COMPLETE THE FOLLOWING
1. According to the essay on originality, what became the aim of free thought after a point?
2. Quote every sentence that begins with "It is" in the parenthetical passage about shrugging in the essay on originality.

STUDY TEXT

>>>

It is not easy to have an unbiased opinion in our hypocritical society of strong influence and strange happenings. Our thoughts are rarely original, our beliefs a reflection of someone else’s perceptions, our minds fogged, translucent mirrors.
We are a vague, distracted lot.
It is recycled ideas and clichéd wonder that overcomes the average mind in moments of supposed epiphany. (“Oh, now I understand! life is a journey!”) We come back where we begin and then begin again. It is a vicious circle.
But I realized something recently.
I used to force myself to think about “significant matters” and “deep concerns” when I felt like my pursuit of intellectual uniqueness and creativity was not amounting to anything more than the contents of a moth eaten, lost wallet. Churning out ideas that were never entirely my own, I slumped with exhaustion every time I contemplated my inability to be truly original. After a point, novelty became the aim of free thought and any sort of wonder I previously employed was replaced by a resilient search for the New Idea.
Strangely enough, I set standards in my head for my own thoughts, inadvertently seeking validation from myself (as if the world wasn’t enough) and forgot to be fascinated by things.
This deal annoyed me.
I feared that I subconsciously conformed and this subsequently hampered my powers of amusement.
I lived in this personal hell. Burned.
Until, one day, I woke up and absolutely refused to have this weird, twisted, pointless complex.
And so I shrugged. (Now the power of this slight movement of shoulders should never be underestimated. The art of shrugging is intricate. It is the sudden forgoing of all your worries stemming around you in one simple gesture of resignation and aloofness. It is drastic de-stressing. It is a severe form of not caring.)
Once The Shrug was executed, I stopped trying to be deep and interesting and focused on wonder and amusement.
And thats when I developed my own set of Eurekas.
After suffering through my desperate attempts at philosophical depth, I know now that New Ideas strike you like lightning when you least expect them to, setting your brain whirring in odd, unexpected directions, spinning towards a plethora of very peculiar subjects.
It was like a metaphorical apple fell on my head and the world suddenly made a lot more sense.

<<<

SOURCE INFORMATION
>>>

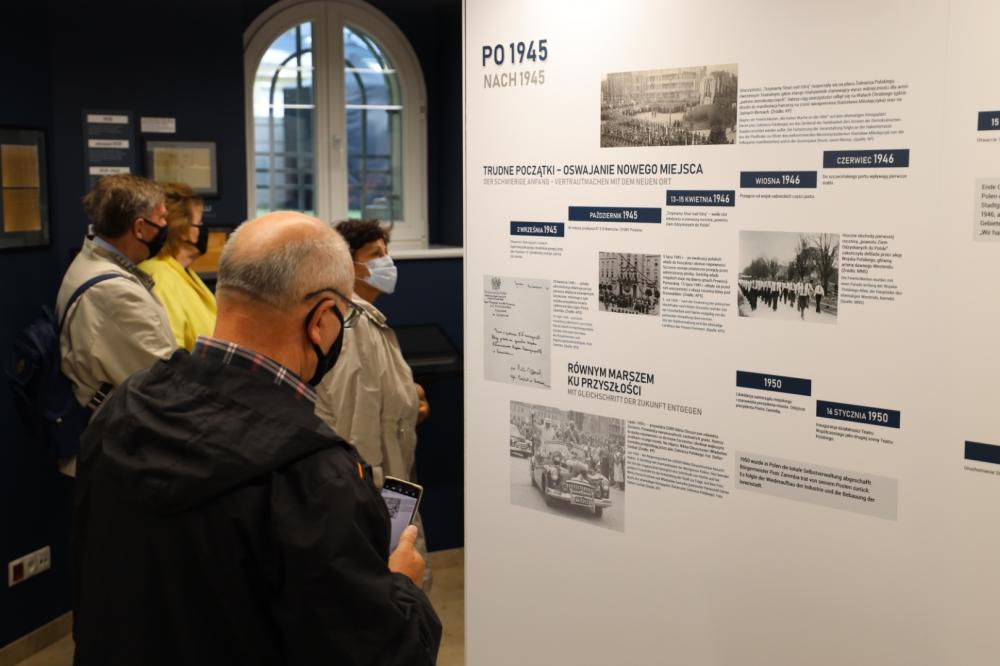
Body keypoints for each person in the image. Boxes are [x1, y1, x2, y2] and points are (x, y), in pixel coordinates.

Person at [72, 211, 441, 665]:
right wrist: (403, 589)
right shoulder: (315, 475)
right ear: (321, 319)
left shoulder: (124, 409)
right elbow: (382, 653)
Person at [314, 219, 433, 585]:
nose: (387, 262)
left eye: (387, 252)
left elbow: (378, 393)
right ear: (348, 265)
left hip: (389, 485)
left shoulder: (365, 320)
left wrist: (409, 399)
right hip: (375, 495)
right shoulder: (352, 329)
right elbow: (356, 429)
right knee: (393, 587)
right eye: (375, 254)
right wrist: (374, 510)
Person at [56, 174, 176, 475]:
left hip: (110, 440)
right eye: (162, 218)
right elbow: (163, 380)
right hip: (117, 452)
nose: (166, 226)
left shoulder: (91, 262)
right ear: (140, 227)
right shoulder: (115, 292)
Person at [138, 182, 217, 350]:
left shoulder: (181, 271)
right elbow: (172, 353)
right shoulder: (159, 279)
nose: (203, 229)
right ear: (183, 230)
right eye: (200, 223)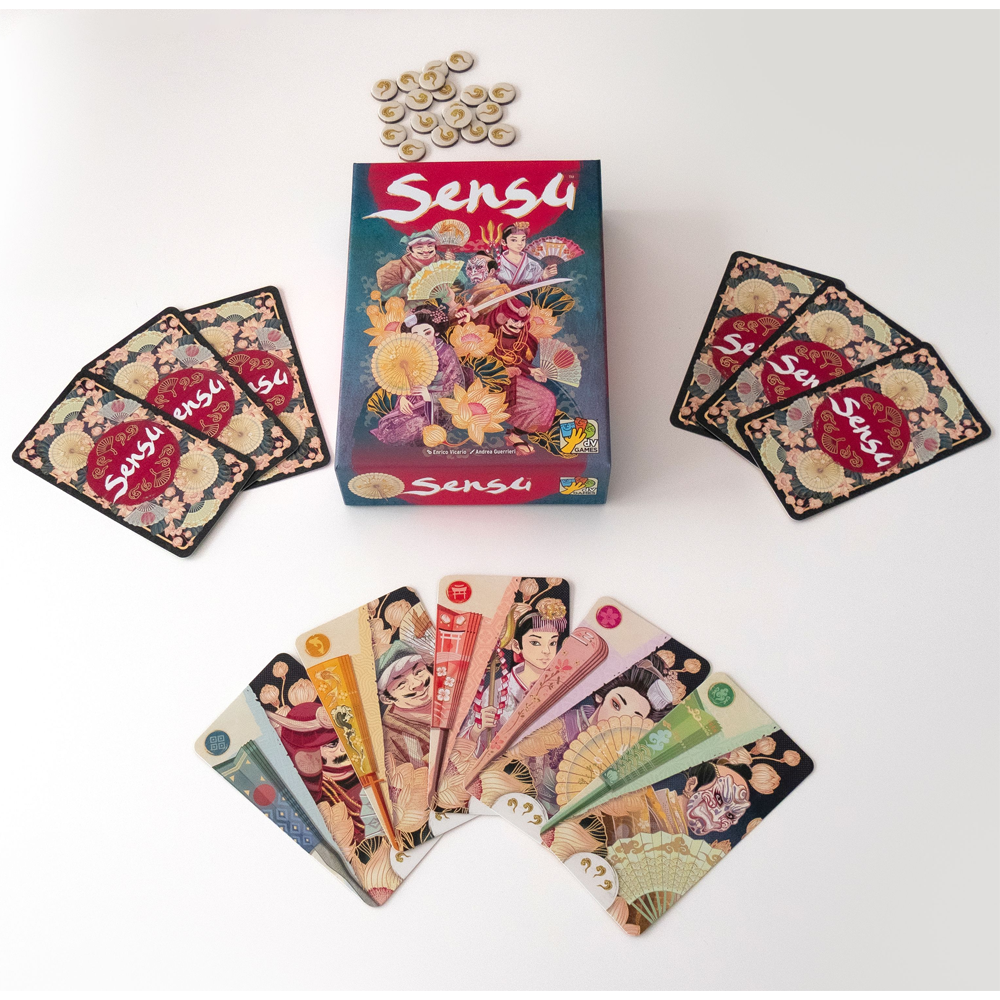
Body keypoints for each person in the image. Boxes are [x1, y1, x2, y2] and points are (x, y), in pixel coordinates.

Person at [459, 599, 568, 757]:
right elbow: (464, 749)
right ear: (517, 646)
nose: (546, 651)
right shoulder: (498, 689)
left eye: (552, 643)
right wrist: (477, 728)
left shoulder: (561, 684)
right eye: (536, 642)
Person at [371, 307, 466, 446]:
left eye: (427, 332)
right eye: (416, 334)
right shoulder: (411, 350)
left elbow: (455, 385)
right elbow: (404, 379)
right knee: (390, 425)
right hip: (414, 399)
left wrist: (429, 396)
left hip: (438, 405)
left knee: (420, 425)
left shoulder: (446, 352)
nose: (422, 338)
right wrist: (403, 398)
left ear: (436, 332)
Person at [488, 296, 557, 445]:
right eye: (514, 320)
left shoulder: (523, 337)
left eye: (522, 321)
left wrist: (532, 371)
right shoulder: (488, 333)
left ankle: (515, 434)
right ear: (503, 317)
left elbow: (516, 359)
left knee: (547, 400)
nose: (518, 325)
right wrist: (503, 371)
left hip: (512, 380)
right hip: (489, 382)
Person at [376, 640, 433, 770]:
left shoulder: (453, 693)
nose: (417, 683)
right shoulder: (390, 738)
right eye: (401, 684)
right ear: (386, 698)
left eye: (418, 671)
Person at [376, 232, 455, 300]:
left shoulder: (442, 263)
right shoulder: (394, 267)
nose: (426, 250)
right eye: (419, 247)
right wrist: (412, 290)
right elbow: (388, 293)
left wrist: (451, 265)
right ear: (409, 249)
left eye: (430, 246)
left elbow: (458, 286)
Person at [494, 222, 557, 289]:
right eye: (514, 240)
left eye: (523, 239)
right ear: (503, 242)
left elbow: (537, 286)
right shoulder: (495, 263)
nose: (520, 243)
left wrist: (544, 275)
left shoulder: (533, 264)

<<<

RESPONSES TO THE TASKS
1. Novelty became the aim of free thought.

2.
- It is the sudden forgoing of all your worries stemming around you in one simple gesture of resignation and aloofness.
- It is drastic de-stressing.
- It is a severe form of not caring.